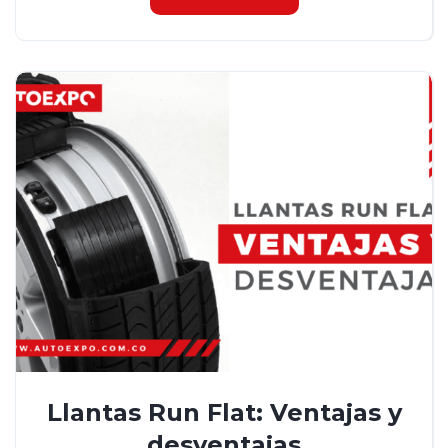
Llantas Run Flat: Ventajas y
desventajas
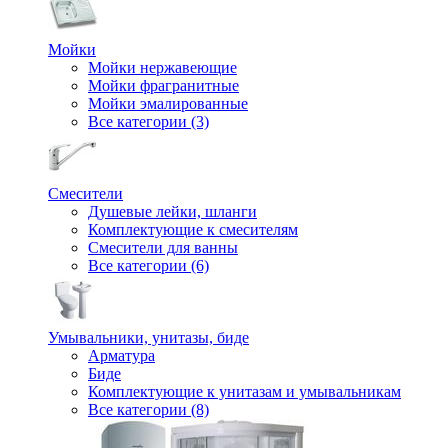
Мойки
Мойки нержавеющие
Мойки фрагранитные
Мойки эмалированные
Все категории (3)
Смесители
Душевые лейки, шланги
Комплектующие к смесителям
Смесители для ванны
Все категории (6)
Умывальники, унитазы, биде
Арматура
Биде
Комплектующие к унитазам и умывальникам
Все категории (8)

---*---

§ What this task involves: Can you reproduce, word for word, all the text lines from every entry above, leaving the pictures out of your answer?

§ Worked solution:
Llantas Run Flat: Ventajas y
desventajas
Мойки
Мойки нержавеющие
Мойки фрагранитные
Мойки эмалированные
Все категории (3)
Смесители
Душевые лейки, шланги
Комплектующие к смесителям
Смесители для ванны
Все категории (6)
Умывальники, унитазы, биде
Арматура
Биде
Комплектующие к унитазам и умывальникам
Все категории (8)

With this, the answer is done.